Amazon a suivi son investissement dans Aurora en acquérant une startup rivale, Zoox, en 2020. Alors que certains prédisaient qu'Amazon ferait passer Zoox des robotsaxis aux véhicules de livraison — qui, selon les experts, présentent moins de défis technologiques — les dirigeants de Zoox ont déclaré qu'Amazon n'avait pas interféré avec leurs plans.

Apple n'a fait qu'effleurer ses ambitions dans le domaine de l'automobile, mais des médias comme Bloomberg et Reuters ont rapporté que la société continue de travailler sur une technologie de conduite automatisée. Et Microsoft a fait ses premiers pas dans le secteur en janvier en investissant dans Cruise, la filiale de General Motors spécialisée dans les véhicules autonomes.

La patience des géants de la technologie n'est pas une surprise, selon Munster, car ils sont connus pour leur réflexion à long terme et leurs longs cycles de développement de produits. Apple construisait des prototypes d'iPad au moins six ans avant de présenter son premier modèle au public.

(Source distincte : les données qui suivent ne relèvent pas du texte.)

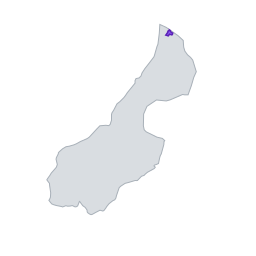 Otaņķu pag., Nicas, Latvia (highlighted), rotated 123°
{"feature_id": "27541924B2147324015224", "entity_name": "Otaņķu pag.", "entity_type": "district", "adm_level": 2, "iso_a3": "LVA", "parent_name": "Latvia", "parent_adm1": "Nicas", "projection": "natural_earth1", "projection_center": [21.142, 56.421], "detail": "fine", "context": "in_parent", "style": "filled", "palette": "violet", "viewbox_px": 256, "rotation_deg": 123, "n_neighbors": 0, "source": "geoboundaries", "source_scale": "gbopen_adm2", "svg_char_len": 2821}
<svg xmlns="http://www.w3.org/2000/svg" viewBox="0 0 256 256"><g transform="rotate(123 128 128)"><path d="M186.7,172.9L185.2,172.7L181.0,171.5L177.5,169.8L175.3,167.4L171.6,164.2L169.2,162.6L165.4,160.6L159.0,156.4L156.7,155.5L145.6,153.6L141.5,152.8L137.8,148.1L136.5,145.4L134.7,144.9L132.7,145.5L130.6,146.0L125.6,149.2L124.0,149.7L120.9,149.7L113.7,150.4L110.4,149.2L104.7,148.0L101.6,147.8L98.8,147.8L86.6,146.5L84.4,147.9L82.2,148.2L80.0,146.0L77.2,145.4L74.3,146.2L68.8,146.2L62.3,145.6L54.1,145.0L52.9,145.3L43.8,148.1L41.5,148.5L31.6,153.3L23.8,157.7L22.8,150.6L23.3,136.4L24.5,129.4L29.9,125.3L32.6,122.1L34.2,117.9L34.7,114.0L35.8,110.7L43.6,101.4L49.8,100.4L58.1,97.9L67.5,95.7L69.3,98.5L70.2,100.5L81.6,108.1L84.5,110.7L89.0,119.4L99.5,123.9L107.8,122.5L111.3,120.3L117.8,116.3L120.7,113.4L121.3,110.6L119.9,98.7L118.0,93.5L118.6,90.3L119.7,90.4L122.5,88.9L131.6,86.0L133.4,85.9L135.5,85.3L141.2,83.1L143.1,84.3L144.7,85.6L145.5,85.6L145.9,85.1L145.8,84.3L146.2,83.7L147.9,84.0L154.6,87.6L157.2,88.4L159.0,88.7L161.1,90.4L166.9,91.5L167.6,92.4L168.1,93.4L173.5,98.0L176.0,100.3L180.8,102.4L182.9,102.9L191.1,100.8L193.4,100.0L195.4,100.0L197.4,101.2L201.9,102.7L205.9,103.1L206.7,103.0L210.1,103.2L211.3,103.8L212.2,106.7L216.2,109.0L219.8,110.9L220.8,111.8L221.1,113.5L221.0,115.5L220.6,116.5L219.1,117.7L217.9,120.7L217.8,123.6L215.9,128.6L216.4,128.7L220.7,127.8L222.0,128.3L223.0,129.4L223.4,132.5L224.9,133.9L226.5,136.1L227.0,137.8L229.8,139.8L230.1,141.1L232.0,145.8L232.8,148.5L233.2,150.6L232.4,153.2L231.7,155.0L230.9,154.9L228.4,155.3L224.5,157.5L218.7,162.6L217.2,163.7L215.8,167.6L215.5,167.9L212.0,167.8L211.1,167.7L207.6,167.8L200.0,166.7L197.1,167.4L193.4,171.3L191.9,171.9L187.5,172.4L186.7,172.9Z" fill="#d9dde1" stroke="#a8b0b8" stroke-width="1"/><path d="M27.7,146.9L27.8,146.9L28.0,146.8L28.4,146.8L28.5,146.8L28.6,146.7L28.8,146.7L28.9,146.8L29.0,146.8L29.3,146.9L29.5,146.9L29.4,146.6L29.3,146.4L29.3,146.2L29.2,146.1L29.1,145.7L29.0,145.0L28.9,144.8L28.9,144.6L28.8,144.4L28.7,144.4L28.4,144.3L28.2,144.3L28.2,144.2L28.2,144.3L27.9,144.3L28.0,144.3L27.9,144.3L27.7,144.3L27.4,144.4L27.2,144.4L26.9,144.4L26.7,144.3L26.7,144.2L26.6,143.9L26.5,143.6L26.4,143.4L26.3,142.8L26.2,142.7L26.1,142.1L26.0,141.9L25.5,141.8L25.4,141.8L25.3,142.0L25.1,141.9L25.0,142.0L24.9,142.0L24.5,142.0L24.4,142.1L24.1,142.2L24.1,143.7L24.1,143.8L24.1,144.5L23.6,145.1L23.4,145.4L23.4,145.5L23.5,145.6L23.3,145.9L23.3,146.0L23.3,146.3L23.2,146.4L23.2,146.5L23.3,146.4L23.3,146.5L23.3,146.4L23.5,146.3L23.6,146.2L23.6,146.3L24.2,146.8L24.3,146.9L24.4,147.0L24.5,147.1L24.8,147.1L25.0,147.2L25.3,147.1L25.5,147.0L25.8,147.0L26.0,147.0L26.1,146.9L26.2,146.7L26.3,146.7L26.5,146.7L26.8,146.7L27.0,146.7L27.2,146.8L27.3,146.8L27.5,146.8L27.7,146.9Z" fill="#8b5cf6" stroke="#5b21b6" stroke-width="1.5"/></g></svg>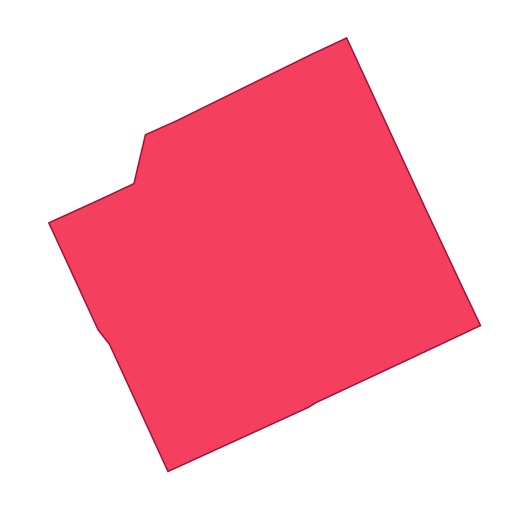 Panola, Mississippi, United States of America, rotated 65°
{"feature_id": "52423323B80158894867662", "entity_name": "Panola", "entity_type": "district", "adm_level": 2, "iso_a3": "USA", "parent_name": "United States of America", "parent_adm1": "Mississippi", "projection": "equal_earth", "projection_center": [-89.93, 34.357], "detail": "fine", "context": "isolated", "style": "filled", "palette": "rose", "viewbox_px": 512, "rotation_deg": 65, "n_neighbors": 0, "source": "geoboundaries", "source_scale": "gbopen_adm2", "svg_char_len": 413}
<svg xmlns="http://www.w3.org/2000/svg" viewBox="0 0 512 512"><g transform="rotate(65 256 256)"><path d="M414.3,401.1L415.3,272.6L414.2,262.8L414.2,175.1L414.2,173.0L413.9,81.9L366.8,82.2L319.9,82.3L284.7,82.4L96.7,81.7L96.7,119.9L99.9,270.6L99.4,305.0L138.8,336.0L138.9,371.5L138.4,429.8L149.2,429.8L256.2,430.3L274.2,426.1L414.1,426.8L414.3,401.1Z" fill="#f43f5e" stroke="#9f1239" stroke-width="1.5"/></g></svg>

Cette patience a deux sources. Tout d'abord, le succès qu'Alphabet, Amazon et Apple ont rencontré dans leurs activités principales leur a permis de constituer d'énormes réserves de liquidités qu'ils peuvent utiliser pour financer les coûts de développement élevés qu'exigent les voitures à conduite autonome, explique Rachel Binder, analyste chez CB Insights, à Insider. Et, selon Gene Munster, alors que ces entreprises continuent à augmenter leurs ventes, il y a moins d'opportunités de trouver de nouveaux clients pour leurs produits actuels.

"Ces entreprises n'ont tout simplement pas le même potentiel de croissance qu'il y a dix ans, alors elles doivent en chercher d'autres", résume Gene Munster.

Les véhicules autonomes pourraient donc être plus qu'un projet de vanité tape-à-l'œil. Pour les géants de la tech d'aujourd'hui, ils pourraient être la clé pour tenir à distance une nouvelle génération d'innovateurs.